As usual with Makoto Shinkai’s films, the first thing you notice about Weathering with You is the beautiful animation. Tokyo is rarely as detailed and vibrantly animated as it is here. In the first few scenes you as a viewer immediately get the feeling that this is an actually inhabited city. This is a metropolis that is constantly changing. Despite the torrential rains, people are steadfastly clinging to what they do: an ever-moving mass of umbrellas moving to unknown destinations. But also the smaller environments, such as the editorial staff of Keisuke (actually his home), have a detailed and above all attractive drawing style. These environments have a degree of charm that makes you want to be part of this world as a viewer. You would prefer to get lost in the world never to return.

But despite the beautiful animation, “Weathering with You” also has some obvious problems.

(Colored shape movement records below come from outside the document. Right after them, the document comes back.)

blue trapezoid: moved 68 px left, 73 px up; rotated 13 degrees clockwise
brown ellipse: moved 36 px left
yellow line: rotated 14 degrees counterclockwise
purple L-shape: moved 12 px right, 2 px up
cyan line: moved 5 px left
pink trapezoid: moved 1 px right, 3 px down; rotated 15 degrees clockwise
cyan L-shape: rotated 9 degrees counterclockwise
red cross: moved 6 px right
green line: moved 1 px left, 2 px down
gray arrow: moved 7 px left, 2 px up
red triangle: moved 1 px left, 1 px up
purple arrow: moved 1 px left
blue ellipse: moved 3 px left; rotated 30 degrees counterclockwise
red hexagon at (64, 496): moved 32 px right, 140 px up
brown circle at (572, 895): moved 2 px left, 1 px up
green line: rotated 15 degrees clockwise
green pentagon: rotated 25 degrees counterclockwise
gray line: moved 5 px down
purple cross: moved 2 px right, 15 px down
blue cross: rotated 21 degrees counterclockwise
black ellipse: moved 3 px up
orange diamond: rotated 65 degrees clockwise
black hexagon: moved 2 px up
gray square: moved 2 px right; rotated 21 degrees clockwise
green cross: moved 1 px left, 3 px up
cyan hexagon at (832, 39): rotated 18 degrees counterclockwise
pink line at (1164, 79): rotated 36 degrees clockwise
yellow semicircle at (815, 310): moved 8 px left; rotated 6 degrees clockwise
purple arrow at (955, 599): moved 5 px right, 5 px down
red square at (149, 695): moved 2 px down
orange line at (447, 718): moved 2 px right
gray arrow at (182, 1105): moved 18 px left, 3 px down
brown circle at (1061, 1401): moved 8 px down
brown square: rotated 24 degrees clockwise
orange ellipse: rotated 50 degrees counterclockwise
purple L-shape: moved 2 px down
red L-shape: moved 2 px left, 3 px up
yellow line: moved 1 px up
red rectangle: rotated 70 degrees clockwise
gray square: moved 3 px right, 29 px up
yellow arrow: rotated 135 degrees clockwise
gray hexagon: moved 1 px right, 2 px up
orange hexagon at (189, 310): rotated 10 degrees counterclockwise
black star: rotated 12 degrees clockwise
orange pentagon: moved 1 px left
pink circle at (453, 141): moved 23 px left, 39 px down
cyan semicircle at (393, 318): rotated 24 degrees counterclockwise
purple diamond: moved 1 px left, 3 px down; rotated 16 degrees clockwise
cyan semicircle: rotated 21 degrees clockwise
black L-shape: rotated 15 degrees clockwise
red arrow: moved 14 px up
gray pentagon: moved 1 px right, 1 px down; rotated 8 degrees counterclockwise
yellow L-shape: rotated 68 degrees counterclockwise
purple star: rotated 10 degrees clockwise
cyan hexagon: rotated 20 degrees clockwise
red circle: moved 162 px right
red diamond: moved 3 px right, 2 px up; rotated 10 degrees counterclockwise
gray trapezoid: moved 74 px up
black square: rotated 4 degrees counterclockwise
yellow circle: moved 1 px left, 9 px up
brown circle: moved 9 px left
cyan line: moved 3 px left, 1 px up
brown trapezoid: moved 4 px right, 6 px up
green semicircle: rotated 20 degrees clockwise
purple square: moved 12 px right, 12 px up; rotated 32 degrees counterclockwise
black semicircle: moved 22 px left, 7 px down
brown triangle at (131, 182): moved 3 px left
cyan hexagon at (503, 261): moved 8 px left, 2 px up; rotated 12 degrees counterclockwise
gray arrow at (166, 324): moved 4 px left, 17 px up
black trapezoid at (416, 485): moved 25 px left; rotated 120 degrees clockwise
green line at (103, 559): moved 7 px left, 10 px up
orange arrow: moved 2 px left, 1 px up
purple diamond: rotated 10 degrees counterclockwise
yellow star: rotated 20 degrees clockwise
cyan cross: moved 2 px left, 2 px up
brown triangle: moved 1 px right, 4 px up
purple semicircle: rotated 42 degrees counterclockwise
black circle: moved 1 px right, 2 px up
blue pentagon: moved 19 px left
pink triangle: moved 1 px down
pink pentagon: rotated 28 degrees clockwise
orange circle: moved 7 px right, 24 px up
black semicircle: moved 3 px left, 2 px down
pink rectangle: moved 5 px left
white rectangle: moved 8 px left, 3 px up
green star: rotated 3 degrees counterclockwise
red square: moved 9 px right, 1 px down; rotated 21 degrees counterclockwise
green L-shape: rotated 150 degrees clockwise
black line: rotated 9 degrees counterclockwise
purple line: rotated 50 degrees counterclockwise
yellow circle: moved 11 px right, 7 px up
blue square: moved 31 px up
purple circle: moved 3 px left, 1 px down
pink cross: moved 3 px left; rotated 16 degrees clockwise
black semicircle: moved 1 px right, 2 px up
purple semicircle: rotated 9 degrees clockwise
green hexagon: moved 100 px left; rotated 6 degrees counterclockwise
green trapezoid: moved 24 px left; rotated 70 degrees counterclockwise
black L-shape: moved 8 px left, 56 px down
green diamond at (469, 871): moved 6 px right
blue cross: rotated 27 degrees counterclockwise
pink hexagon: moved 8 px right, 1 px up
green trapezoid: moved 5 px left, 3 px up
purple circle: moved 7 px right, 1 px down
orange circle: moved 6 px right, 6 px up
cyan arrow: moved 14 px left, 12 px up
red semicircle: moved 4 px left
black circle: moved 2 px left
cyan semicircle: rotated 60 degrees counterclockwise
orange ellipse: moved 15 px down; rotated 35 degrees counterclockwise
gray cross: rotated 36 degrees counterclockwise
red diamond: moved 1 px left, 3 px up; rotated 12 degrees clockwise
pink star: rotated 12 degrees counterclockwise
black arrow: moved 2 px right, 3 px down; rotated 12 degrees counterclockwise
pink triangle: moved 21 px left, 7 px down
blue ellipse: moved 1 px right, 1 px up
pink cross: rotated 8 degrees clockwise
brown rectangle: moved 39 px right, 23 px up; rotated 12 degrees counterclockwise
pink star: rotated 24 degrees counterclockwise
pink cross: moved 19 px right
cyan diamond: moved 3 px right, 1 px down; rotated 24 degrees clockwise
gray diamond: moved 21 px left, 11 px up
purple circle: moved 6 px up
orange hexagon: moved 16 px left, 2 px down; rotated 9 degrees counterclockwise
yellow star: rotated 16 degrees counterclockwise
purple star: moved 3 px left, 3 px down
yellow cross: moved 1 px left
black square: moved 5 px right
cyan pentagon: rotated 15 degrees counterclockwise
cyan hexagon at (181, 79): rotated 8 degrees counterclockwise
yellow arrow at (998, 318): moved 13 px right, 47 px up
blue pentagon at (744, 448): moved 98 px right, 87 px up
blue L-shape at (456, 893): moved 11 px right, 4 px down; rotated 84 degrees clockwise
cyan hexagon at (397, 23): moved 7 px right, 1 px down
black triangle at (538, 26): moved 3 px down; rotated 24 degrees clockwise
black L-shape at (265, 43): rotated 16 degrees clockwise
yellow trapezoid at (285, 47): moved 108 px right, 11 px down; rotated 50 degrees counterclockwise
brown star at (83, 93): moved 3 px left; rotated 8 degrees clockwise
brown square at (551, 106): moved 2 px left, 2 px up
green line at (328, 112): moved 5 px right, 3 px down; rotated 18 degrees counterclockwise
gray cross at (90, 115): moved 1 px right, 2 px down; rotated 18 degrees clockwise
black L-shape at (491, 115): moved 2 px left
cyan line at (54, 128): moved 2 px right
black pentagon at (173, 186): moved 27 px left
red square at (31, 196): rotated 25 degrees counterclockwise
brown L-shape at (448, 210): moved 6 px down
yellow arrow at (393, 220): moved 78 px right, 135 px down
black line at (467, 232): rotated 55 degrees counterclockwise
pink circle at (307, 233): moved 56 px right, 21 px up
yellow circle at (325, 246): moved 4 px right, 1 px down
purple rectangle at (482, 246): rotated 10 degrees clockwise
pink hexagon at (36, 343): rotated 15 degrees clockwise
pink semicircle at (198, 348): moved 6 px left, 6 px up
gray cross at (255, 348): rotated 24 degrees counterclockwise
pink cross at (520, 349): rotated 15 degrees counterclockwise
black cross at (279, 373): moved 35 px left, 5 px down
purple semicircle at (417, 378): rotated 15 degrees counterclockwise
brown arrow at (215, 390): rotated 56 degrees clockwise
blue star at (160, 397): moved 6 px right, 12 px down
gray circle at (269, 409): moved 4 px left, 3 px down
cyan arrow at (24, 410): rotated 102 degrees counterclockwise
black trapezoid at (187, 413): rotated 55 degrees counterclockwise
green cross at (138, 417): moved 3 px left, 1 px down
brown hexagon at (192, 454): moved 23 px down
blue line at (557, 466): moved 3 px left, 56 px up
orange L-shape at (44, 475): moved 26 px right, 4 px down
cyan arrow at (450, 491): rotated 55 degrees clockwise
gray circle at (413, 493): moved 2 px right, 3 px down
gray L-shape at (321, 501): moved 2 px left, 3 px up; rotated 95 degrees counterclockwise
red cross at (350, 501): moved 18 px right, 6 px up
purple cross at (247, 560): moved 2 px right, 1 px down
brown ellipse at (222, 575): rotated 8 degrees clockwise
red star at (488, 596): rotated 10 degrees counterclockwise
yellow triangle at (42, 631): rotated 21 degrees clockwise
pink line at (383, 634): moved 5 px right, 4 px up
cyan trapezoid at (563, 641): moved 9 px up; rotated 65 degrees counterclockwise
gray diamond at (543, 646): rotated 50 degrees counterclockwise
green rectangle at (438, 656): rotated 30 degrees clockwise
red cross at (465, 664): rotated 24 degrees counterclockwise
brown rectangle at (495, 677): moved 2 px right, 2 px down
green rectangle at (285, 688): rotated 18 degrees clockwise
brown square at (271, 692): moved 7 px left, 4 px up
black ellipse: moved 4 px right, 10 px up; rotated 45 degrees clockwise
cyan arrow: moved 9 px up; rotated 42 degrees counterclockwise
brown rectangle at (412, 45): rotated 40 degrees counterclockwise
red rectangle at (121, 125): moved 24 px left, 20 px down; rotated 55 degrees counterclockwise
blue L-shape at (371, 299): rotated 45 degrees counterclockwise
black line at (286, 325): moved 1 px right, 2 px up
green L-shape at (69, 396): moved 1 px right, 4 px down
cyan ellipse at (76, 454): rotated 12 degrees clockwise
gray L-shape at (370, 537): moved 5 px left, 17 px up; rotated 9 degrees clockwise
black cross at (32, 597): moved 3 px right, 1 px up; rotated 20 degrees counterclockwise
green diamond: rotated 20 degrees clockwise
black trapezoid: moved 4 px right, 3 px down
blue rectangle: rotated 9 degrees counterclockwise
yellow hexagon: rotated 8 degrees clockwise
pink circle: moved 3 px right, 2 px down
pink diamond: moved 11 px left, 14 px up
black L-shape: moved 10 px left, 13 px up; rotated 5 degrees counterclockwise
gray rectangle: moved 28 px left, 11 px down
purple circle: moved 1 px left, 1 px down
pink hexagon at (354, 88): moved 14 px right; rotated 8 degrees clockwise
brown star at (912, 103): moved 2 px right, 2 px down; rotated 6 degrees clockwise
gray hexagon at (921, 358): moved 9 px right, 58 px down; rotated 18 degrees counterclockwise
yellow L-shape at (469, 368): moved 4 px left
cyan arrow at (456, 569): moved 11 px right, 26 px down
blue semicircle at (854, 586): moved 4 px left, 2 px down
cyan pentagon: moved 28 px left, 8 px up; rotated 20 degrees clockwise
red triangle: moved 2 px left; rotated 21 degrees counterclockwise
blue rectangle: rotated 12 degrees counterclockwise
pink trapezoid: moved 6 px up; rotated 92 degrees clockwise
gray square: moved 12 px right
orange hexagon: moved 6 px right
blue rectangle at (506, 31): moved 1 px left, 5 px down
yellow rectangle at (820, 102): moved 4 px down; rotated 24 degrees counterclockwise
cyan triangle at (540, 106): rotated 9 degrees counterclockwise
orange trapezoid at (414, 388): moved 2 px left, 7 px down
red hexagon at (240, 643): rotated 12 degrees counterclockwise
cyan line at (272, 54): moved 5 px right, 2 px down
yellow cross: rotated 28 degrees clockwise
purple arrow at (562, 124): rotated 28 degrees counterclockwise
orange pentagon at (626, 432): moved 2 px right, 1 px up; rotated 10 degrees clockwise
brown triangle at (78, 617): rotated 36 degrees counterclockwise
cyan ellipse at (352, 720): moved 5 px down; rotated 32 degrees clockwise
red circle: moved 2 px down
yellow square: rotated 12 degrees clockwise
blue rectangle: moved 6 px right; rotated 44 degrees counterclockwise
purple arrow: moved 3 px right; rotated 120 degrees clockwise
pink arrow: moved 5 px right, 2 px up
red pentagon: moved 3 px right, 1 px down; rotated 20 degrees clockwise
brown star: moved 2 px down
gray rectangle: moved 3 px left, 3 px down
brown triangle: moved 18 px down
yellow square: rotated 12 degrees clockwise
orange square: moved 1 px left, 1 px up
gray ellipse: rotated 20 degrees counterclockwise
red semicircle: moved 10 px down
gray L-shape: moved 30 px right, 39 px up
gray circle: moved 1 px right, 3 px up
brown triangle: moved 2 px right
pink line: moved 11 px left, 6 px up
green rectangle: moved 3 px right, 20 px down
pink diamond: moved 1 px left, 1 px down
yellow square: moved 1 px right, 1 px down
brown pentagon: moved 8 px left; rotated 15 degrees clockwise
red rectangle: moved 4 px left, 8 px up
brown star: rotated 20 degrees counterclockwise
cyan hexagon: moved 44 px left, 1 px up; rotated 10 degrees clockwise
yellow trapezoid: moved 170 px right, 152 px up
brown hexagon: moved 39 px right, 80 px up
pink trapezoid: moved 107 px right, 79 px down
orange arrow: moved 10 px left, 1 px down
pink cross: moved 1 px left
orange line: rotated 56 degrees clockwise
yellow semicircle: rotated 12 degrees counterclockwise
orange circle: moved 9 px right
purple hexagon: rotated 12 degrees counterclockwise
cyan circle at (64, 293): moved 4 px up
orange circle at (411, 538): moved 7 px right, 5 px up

This is mainly due to the mix between romance and fantasy and the way these genres are applied in the film. “Weathering with You” is strongest when the film focuses entirely on the blossoming love between Hodaka and Hina. The interactions between the two are both touching and comical. But when Shinkai trades in the lightness of the film for truly dramatic angles, “Weathering with You” does not come out well. When the movie gets dramatic, Shinkai really leans on the fantasy elements of the movie. These elements have not been sufficiently elaborated and the reaction one has to these supernatural events is far from convincing. Everyone accepts but when Hina stops the rainfall and rarely does anyone wonder why exactly this is happening. In an anime film like “Kiki’s Delivery Service” the magic of its main character is also accepted, but in that film it is clear from the start that this is not a direct reflection of our own world. “Weathering with You”, on the other hand, clearly takes place in a world in which magic does not play a role, but when inexplicable phenomena do occur, people hardly react with surprise.

With a clearer focus and a better designed world, a higher level could have been reached here. In its current form, the film simply falls short of this. Less attention could have been paid to the fantasy elements, because the film proves to go a long way with only romance and comedy. But nevertheless, for its visual and technical prowess alone, Shinkai’s latest title is a must for animation enthusiasts.